### Instruction
There is a line below that contains "Kappa Statistic (percent), 800000: 81.79". Please reproduce it and all following lines exactly, through the final one.

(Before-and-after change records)
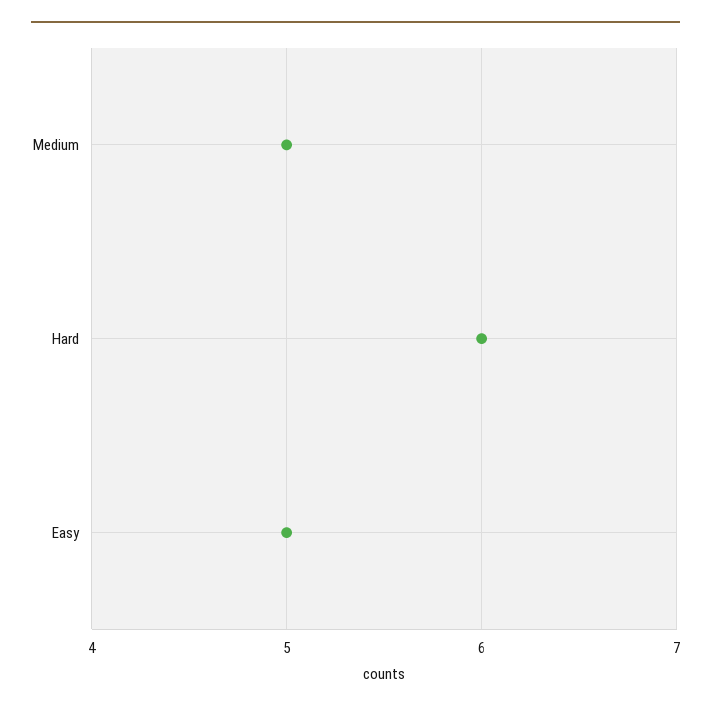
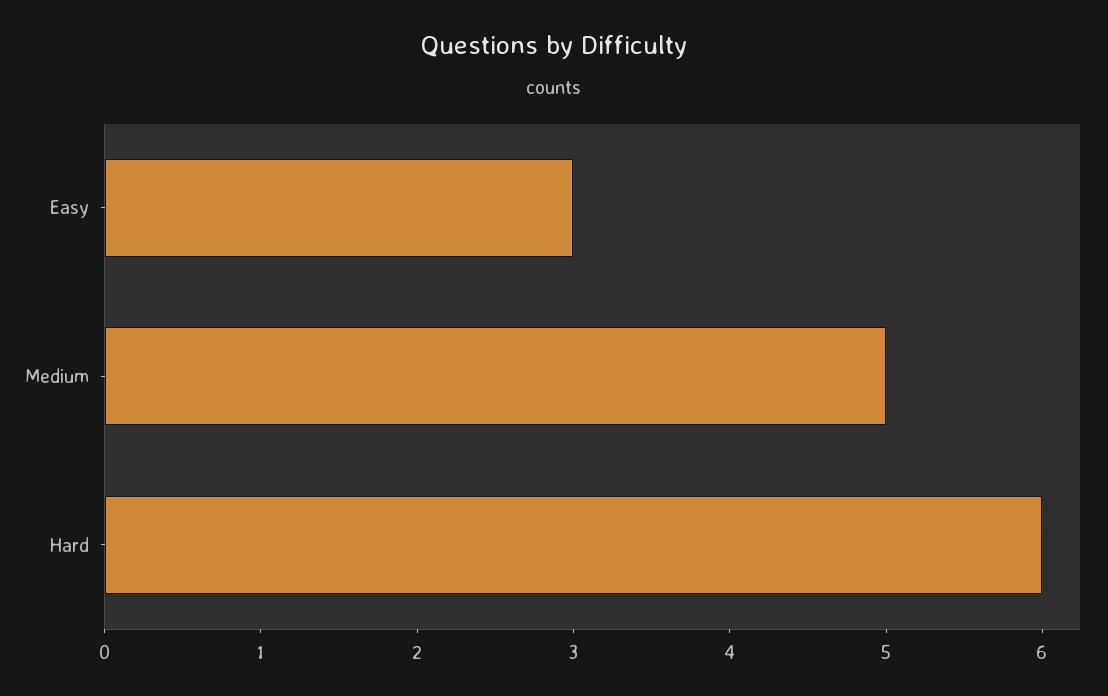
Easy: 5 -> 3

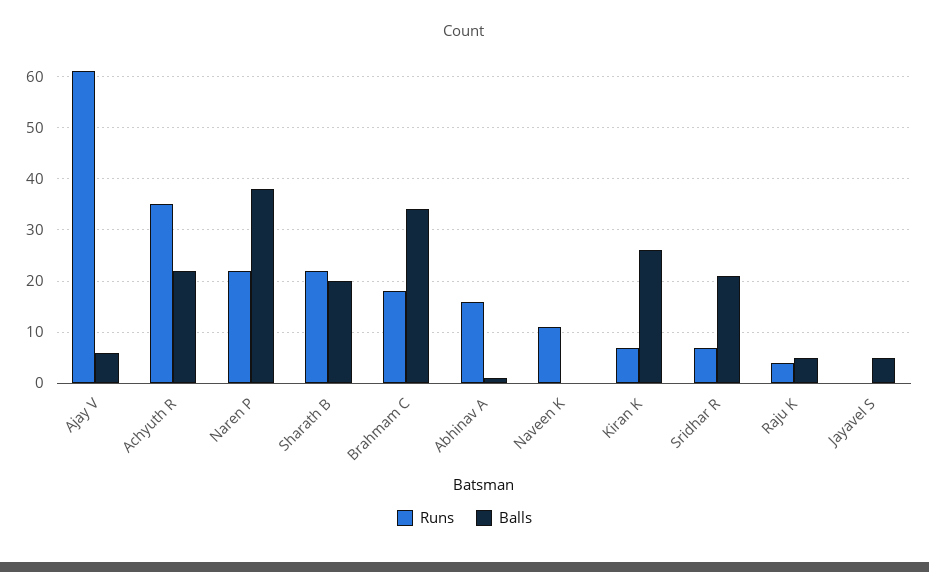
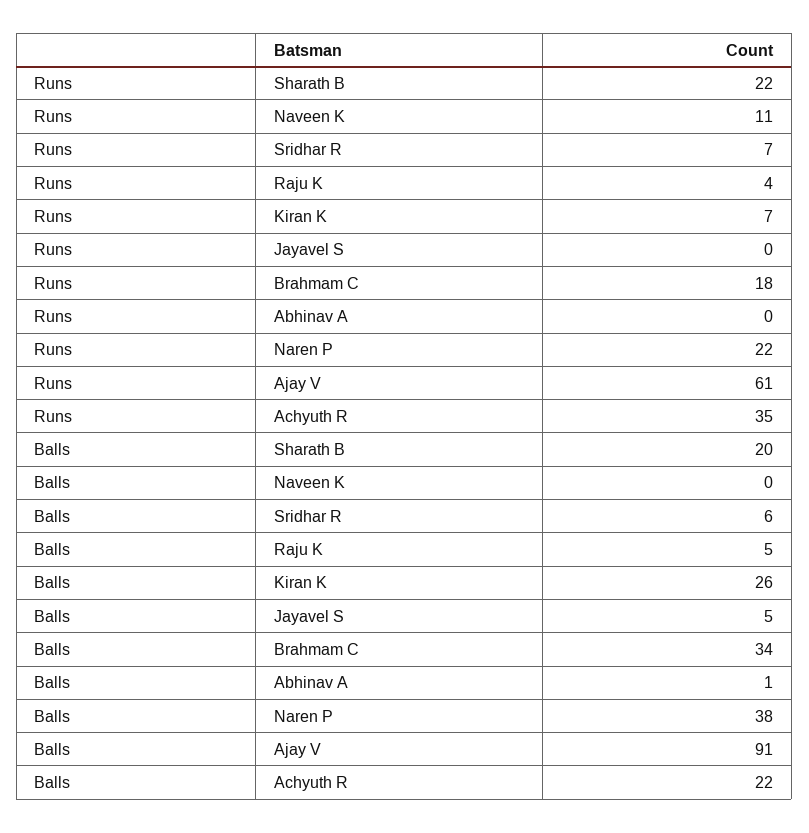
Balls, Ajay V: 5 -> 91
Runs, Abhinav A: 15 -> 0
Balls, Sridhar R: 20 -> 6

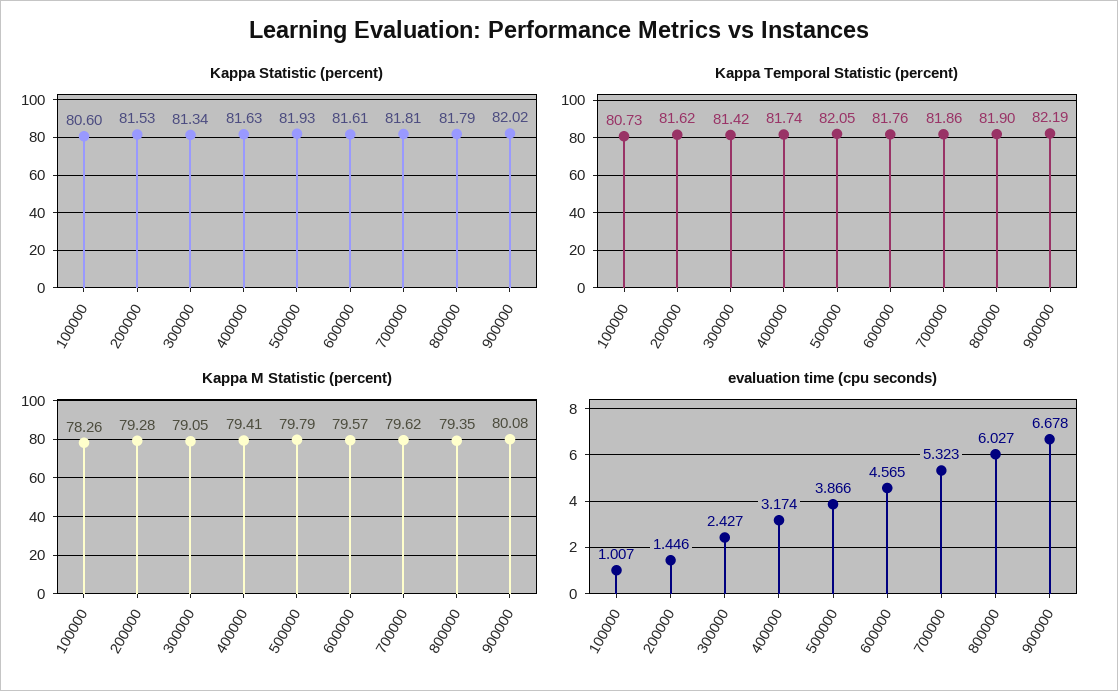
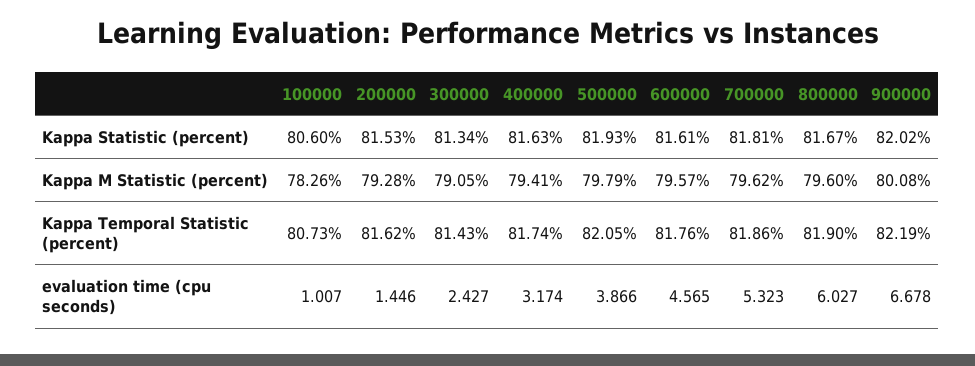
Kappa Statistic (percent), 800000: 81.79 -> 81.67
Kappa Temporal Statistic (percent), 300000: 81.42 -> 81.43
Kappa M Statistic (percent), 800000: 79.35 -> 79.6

### Your solution
Kappa Statistic (percent), 800000: 81.79 -> 81.67
Kappa Temporal Statistic (percent), 300000: 81.42 -> 81.43
Kappa M Statistic (percent), 800000: 79.35 -> 79.6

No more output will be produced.